Rare high risk for tornadoes in South, blizzard warning for southern Plains

By MAX GOLEMBO, ABC News

(NEW YORK) — The National Oceanic and Atmospheric Administration (NOAA) Prediction Center issued a rare high risk for severe thunderstorms that could produce intense, long-track tornadoes, huge hail and damaging straight-line winds.

On Wednesday morning, storms are already moving through Texas, Oklahoma and Kansas with severe thunderstorm watches and warnings for damaging winds and large hail.
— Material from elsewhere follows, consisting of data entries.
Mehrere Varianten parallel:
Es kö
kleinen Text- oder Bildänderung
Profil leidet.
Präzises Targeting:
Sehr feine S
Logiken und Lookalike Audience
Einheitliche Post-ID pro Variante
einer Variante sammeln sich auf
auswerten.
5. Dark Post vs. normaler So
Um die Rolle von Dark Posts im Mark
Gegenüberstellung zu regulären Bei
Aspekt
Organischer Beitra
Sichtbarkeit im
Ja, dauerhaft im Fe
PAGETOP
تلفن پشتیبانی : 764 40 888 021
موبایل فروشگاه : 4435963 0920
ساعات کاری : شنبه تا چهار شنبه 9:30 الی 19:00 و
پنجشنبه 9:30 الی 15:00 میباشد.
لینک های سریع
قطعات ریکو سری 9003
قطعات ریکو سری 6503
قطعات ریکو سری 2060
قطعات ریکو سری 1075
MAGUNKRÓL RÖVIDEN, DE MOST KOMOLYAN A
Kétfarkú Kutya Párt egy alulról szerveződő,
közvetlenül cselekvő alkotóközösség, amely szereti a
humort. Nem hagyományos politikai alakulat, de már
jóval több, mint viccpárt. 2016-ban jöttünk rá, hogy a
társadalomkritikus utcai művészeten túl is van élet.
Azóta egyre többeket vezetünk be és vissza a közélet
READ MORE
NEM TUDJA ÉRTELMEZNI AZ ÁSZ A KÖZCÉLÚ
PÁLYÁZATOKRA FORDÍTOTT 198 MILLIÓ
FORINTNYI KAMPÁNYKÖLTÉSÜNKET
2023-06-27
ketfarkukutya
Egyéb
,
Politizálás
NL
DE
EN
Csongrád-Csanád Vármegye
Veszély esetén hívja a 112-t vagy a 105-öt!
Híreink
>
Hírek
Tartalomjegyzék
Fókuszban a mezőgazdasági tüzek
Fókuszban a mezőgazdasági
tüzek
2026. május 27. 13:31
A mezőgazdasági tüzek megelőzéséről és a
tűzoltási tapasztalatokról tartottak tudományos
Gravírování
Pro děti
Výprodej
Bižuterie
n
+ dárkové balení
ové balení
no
The same line of storms that is moving through Texas this morning is expected to intensify as it moves east into the Gulf Coast states as supercell thunderstorms will fire up and are expected to produce dangerous large tornadoes, straight-line winds over 70 mph and huge hail.

The biggest threat for these storms Wednesday will be from northern Louisiana and southern Arkansas through Mississippi and into western Alabama.

The most dangerous part is that these storms will continue to be active through Wednesday night into Thursday morning producing night time tornadoes across the South.

By Thursday afternoon, severe storms will move into the Southeast from Florida to Virginia with the biggest threat for strong tornadoes from Georgia to South and North Carolina.

On the back side of this dangerous storm system there is a blizzard warning for five states, the Texas panhandle, northwestern New Mexico, southern Colorado, the Oklahoma panhandle and southern Kansas and these areas could see wind gusts near 50 mph and up to 7 inches of snow, creating whiteout conditions.

On Wednesday morning, more than a dozen states are under snow, flood and high wind alerts.